Поток, задержанный преградой, взбухает и переливается – позыв обращается в порыв, в страсть, даже в помешательство: сила потока множится на высоту и прочность препятствия. Когда же преграды нет, поток стекает плавно по назначенному руслу в тихое море благоденствия.
Зародыш голоден, и день-деньской питает его кровезаменителем насос, давая свои восемьсот оборотов в минуту. Заплакал раскупоренный младенец, и тут же подошла няня с бутылочкой млечно-секреторного продукта.
Эмоция таится в промежутке между позывом и его удовлетворением. Сократи этот промежуток, устрани все прежние ненужные препятствия.
– Счастливцы вы! – воскликнул Главноуправитель. – На вас не жалели трудов, чтобы сделать вашу жизнь в эмоциональном отношении легкой – оградить вас, насколько возможно, от эмоций и переживаний вообще.
– Форд в своем «форде» – и в мире покой, – продекламировал вполголоса Директор.
– Линайна Краун? – застегнув брюки на молнию, отозвался Генри Фостер. – О, это девушка великолепная. Донельзя пневматична. Удивляюсь, как это ты не отведал ее до сих пор.
– Я и сам удивляюсь, – сказал помощник Пред определителя. – Непременно отведаю. При первой же возможности.
Со своего раздевального места – в ряду напротив – Бернард услышал этот разговор и побледнел.

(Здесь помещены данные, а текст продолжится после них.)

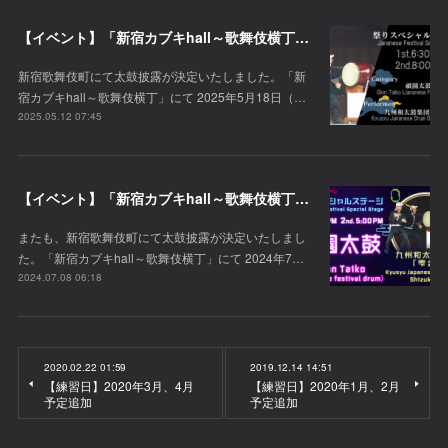
【イベント】「新宿カブキhall～歌舞伎横丁」にて太鼓披露が決定！
新宿歌舞伎町にて太鼓披露が決定いたしました。「新
宿カブキhall～歌舞伎横丁」にて 2025年5月18日（…
2025.05.12 07:45
【イベント】「新宿カブキhall～歌舞伎横丁」にて太鼓披露が決定！
またも、新宿歌舞伎町にて太鼓披露が決定いたしまし
た。「新宿カブキhall～歌舞伎横丁」にて 2024年7…
2024.07.08 06:18
2020.02.22 01:59
2019.12.14 14:51
【練習日】2020年3月、4月
【練習日】2020年1月、2月
予定追加
予定追加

– Признаться, – сказала Линайна, – мне и самой это чуточку прискучивать начинает – каждый день Генри да Генри. – Она натянула левый чулок. – Ты Бернарда Маркса знаешь? – спросила она слишком уж нарочито-небрежным тоном.
– Ты хочешь с Бернардом? – вскинулась Фанни.
– А что? Бернард ведь альфа-плюсовик. К тому же он приглашает меня слетать с ним в дикарский заповедник – в индейскую резервацию. А я всегда хотела побывать у дикарей.
– Но ведь у Бернарда дурная репутация!
– А мне что за дело до его репутации?
– Говорят, он гольфа не любит.
– Говорят, говорят, – передразнила Линайна.
– И потом он большую часть времени проводит нелюдимо – один, – с сильнейшим отвращением сказала Фанни.
– Ну, со мной-то он не будет один. И вообще, отчего все к нему так по-свински относятся? По-моему, он милый. – Она улыбнулась, вспомнив, как до смешного робок он был в разговоре. Почти испуган – как будто она Главноуправитель мира, а он – дельта-минусовик из машинной обслуги.
– Поройтесь-ка в памяти, – сказал Мустафа Монд. – Наталкивались ли вы хоть раз на непреодолимые препятствия?
Студенты ответили молчанием, означавшим, что нет, не наталкивались.
– А приходилось ли кому-нибудь из вас долгое время пребывать в этом промежутке между позывом и его удовлетворением?